Kevin’s offering starts with a build-your-own breakfast section, encompassing everything you’d need to construct your ideal brekkie. If you’re feeling adventurous, though, Kevin’s signatures are where you’ll want to start. Take the avocado toast, for example – here it’s elevated with zucchini, yuzu, goats cheese and seven-spice pepitas. The ‘nduja scramble is a spicy number featuring soft herbs, smoked yoghurt and biang biang sauce, while the summer chai semolina porridge is a refreshing riff featuring blood plums, elderflower, coconut crumbs and lemon honey.
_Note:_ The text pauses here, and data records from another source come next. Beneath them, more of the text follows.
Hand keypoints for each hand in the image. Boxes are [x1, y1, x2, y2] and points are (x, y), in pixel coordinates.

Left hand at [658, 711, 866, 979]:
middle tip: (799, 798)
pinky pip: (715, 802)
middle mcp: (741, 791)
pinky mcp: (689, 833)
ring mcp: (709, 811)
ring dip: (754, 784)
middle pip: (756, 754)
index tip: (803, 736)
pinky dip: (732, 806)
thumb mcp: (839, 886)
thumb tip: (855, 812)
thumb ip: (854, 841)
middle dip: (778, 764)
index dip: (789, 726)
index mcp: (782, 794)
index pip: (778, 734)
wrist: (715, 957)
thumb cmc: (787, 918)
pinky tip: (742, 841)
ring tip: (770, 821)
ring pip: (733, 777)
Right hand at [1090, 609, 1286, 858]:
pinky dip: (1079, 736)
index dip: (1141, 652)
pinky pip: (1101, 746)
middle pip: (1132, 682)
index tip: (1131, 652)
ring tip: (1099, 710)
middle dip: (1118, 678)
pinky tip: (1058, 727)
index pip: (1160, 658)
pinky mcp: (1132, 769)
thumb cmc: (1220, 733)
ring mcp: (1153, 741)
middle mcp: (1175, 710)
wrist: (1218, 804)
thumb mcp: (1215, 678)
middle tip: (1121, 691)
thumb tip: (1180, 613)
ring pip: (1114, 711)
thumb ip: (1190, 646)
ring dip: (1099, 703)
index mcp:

Other stand-out options include the pickled cherries with labneh, shaved almonds and chilli honey, the grilled swordfish burger with broccoli pesto and house tartare, and the Ultimate Katsu Sando – a two-hander comprising crumbed chicken, green tomato, slaw and shichimi kewpie.

As is to be expected from a cafe run by two coffee gurus, Kevin is the place to go for a primo pour. “There’ll be a lot of takeaway coffee and it’ll be pretty espresso heavy,” explains Sam, who reveals that Kevin will soon be the first cafe account to serve Dibs outside of the roaster’s Albion HQ. “But we also have cold drip, two batch brews and we’ll have a rotating list of frozen single origins as well – it’s a bit of a reserve menu of a couple of really nice geishas that we’ve got in storage at the moment.”

Good news New Farm locals, brunch hunters and coffee fiends – Kevin is now open and it’s trading every day of the year (including all public holidays).